--- Task statement ---
Every word of every entry must be retyped exactly.

--- Given records ---
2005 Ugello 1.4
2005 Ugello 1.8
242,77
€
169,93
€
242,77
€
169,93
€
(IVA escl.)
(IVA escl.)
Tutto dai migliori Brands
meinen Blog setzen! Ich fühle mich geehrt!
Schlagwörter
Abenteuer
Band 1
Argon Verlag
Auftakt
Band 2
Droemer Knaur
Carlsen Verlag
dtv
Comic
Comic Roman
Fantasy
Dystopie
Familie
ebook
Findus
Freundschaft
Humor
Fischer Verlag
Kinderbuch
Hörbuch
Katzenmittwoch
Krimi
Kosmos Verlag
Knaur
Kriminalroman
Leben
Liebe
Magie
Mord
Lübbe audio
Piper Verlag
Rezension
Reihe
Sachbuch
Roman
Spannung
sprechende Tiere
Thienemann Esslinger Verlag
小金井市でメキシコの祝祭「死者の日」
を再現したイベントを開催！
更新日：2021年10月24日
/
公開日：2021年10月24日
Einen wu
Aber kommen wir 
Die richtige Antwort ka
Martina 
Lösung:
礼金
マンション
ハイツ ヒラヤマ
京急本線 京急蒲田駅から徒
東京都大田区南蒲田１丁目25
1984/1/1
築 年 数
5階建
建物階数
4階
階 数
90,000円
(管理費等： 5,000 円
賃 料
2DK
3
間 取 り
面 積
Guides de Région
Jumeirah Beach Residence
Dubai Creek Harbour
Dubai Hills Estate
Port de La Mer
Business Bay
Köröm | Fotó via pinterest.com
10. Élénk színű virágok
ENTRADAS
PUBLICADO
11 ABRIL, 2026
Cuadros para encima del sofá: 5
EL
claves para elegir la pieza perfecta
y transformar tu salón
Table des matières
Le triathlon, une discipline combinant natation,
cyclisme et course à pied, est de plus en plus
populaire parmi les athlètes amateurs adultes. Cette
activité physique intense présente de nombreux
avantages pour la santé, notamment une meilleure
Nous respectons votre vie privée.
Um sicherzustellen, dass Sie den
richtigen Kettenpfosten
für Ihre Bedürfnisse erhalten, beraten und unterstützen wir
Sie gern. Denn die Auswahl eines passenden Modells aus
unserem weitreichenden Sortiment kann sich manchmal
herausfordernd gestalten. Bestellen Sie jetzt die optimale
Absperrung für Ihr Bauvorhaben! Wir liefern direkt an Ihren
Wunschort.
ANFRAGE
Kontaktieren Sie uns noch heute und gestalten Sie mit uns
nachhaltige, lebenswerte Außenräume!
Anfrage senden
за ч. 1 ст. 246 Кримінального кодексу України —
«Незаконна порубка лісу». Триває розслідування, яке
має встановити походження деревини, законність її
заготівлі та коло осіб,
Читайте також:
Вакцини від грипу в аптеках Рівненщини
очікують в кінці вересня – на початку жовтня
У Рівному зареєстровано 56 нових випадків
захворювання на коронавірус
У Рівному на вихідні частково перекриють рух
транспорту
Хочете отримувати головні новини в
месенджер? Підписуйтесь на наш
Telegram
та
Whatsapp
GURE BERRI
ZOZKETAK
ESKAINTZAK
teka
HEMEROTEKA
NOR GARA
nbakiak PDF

--- Solution for this task ---
2005 Ugello 1.4
2005 Ugello 1.8
242,77
€
169,93
€
242,77
€
169,93
€
(IVA escl.)
(IVA escl.)
Tutto dai migliori Brands
meinen Blog setzen! Ich fühle mich geehrt!
Schlagwörter
Abenteuer
Band 1
Argon Verlag
Auftakt
Band 2
Droemer Knaur
Carlsen Verlag
dtv
Comic
Comic Roman
Fantasy
Dystopie
Familie
ebook
Findus
Freundschaft
Humor
Fischer Verlag
Kinderbuch
Hörbuch
Katzenmittwoch
Krimi
Kosmos Verlag
Knaur
Kriminalroman
Leben
Liebe
Magie
Mord
Lübbe audio
Piper Verlag
Rezension
Reihe
Sachbuch
Roman
Spannung
sprechende Tiere
Thienemann Esslinger Verlag
小金井市でメキシコの祝祭「死者の日」
を再現したイベントを開催！
更新日：2021年10月24日
/
公開日：2021年10月24日
Einen wu
Aber kommen wir 
Die richtige Antwort ka
Martina 
Lösung:
礼金
マンション
ハイツ ヒラヤマ
京急本線 京急蒲田駅から徒
東京都大田区南蒲田１丁目25
1984/1/1
築 年 数
5階建
建物階数
4階
階 数
90,000円
(管理費等： 5,000 円
賃 料
2DK
3
間 取 り
面 積
Guides de Région
Jumeirah Beach Residence
Dubai Creek Harbour
Dubai Hills Estate
Port de La Mer
Business Bay
Köröm | Fotó via pinterest.com
10. Élénk színű virágok
ENTRADAS
PUBLICADO
11 ABRIL, 2026
Cuadros para encima del sofá: 5
EL
claves para elegir la pieza perfecta
y transformar tu salón
Table des matières
Le triathlon, une discipline combinant natation,
cyclisme et course à pied, est de plus en plus
populaire parmi les athlètes amateurs adultes. Cette
activité physique intense présente de nombreux
avantages pour la santé, notamment une meilleure
Nous respectons votre vie privée.
Um sicherzustellen, dass Sie den
richtigen Kettenpfosten
für Ihre Bedürfnisse erhalten, beraten und unterstützen wir
Sie gern. Denn die Auswahl eines passenden Modells aus
unserem weitreichenden Sortiment kann sich manchmal
herausfordernd gestalten. Bestellen Sie jetzt die optimale
Absperrung für Ihr Bauvorhaben! Wir liefern direkt an Ihren
Wunschort.
ANFRAGE
Kontaktieren Sie uns noch heute und gestalten Sie mit uns
nachhaltige, lebenswerte Außenräume!
Anfrage senden
за ч. 1 ст. 246 Кримінального кодексу України —
«Незаконна порубка лісу». Триває розслідування, яке
має встановити походження деревини, законність її
заготівлі та коло осіб,
Читайте також:
Вакцини від грипу в аптеках Рівненщини
очікують в кінці вересня – на початку жовтня
У Рівному зареєстровано 56 нових випадків
захворювання на коронавірус
У Рівному на вихідні частково перекриють рух
транспорту
Хочете отримувати головні новини в
месенджер? Підписуйтесь на наш
Telegram
та
Whatsapp
GURE BERRI
ZOZKETAK
ESKAINTZAK
teka
HEMEROTEKA
NOR GARA
nbakiak PDF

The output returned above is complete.